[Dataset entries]
-- Opening Marker --
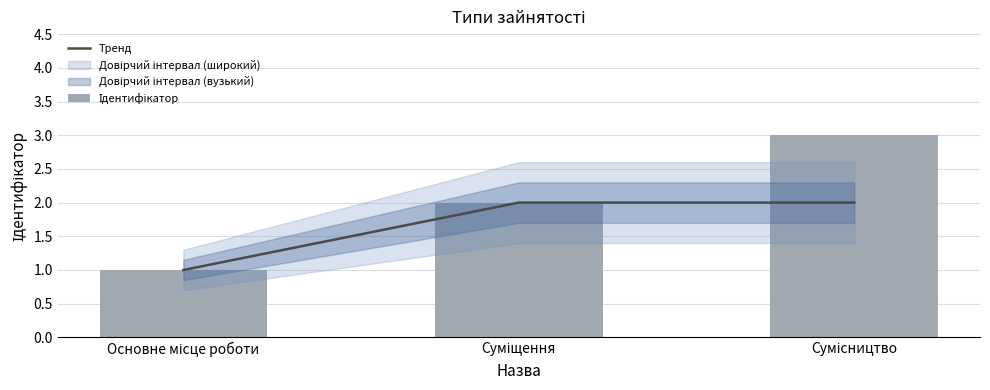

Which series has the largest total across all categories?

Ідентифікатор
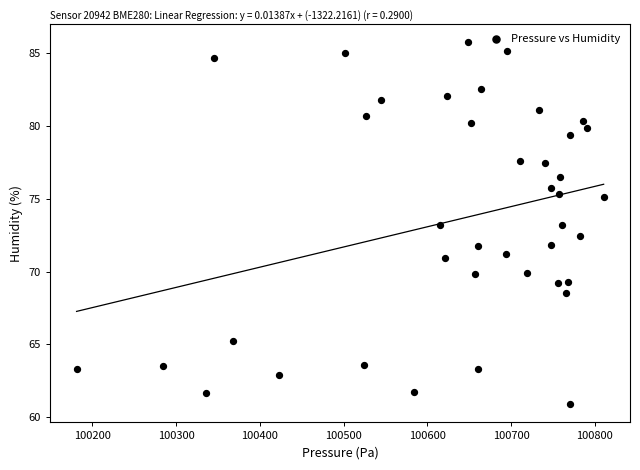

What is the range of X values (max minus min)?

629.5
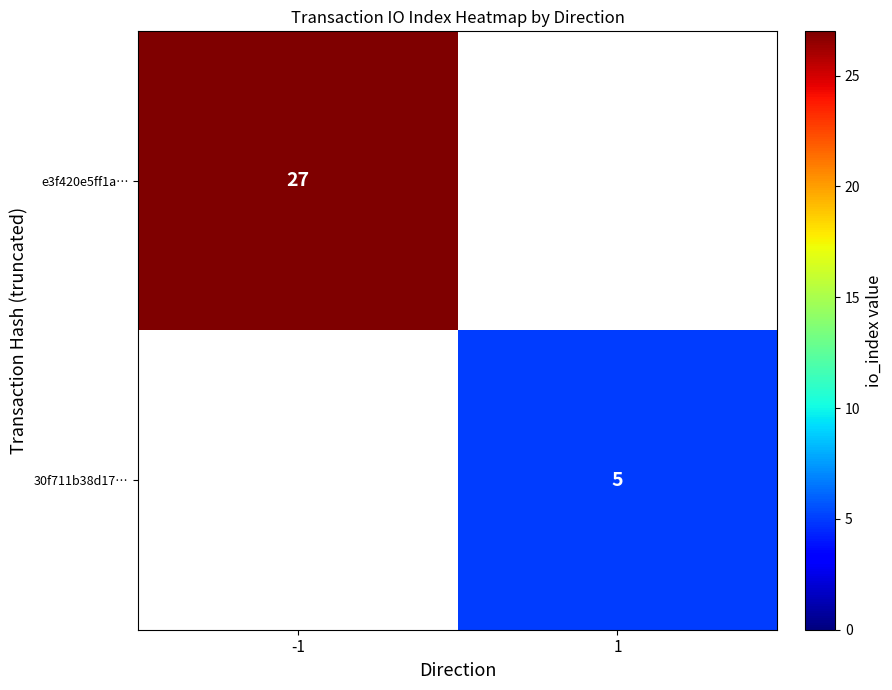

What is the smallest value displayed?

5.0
-- Closing Marker --
**WHAT IS BEING ASKED:** Starting at the line containing "Ідентифікатор" and ending at the last line of the data, rewrite those lines as a numbered list without blank lines. Omit the pictures.

**SOLUTION TO THIS PROBLEM:**
1. Ідентифікатор
2. What is the range of X values (max minus min)?
3. 629.5
4. What is the smallest value displayed?
5. 5.0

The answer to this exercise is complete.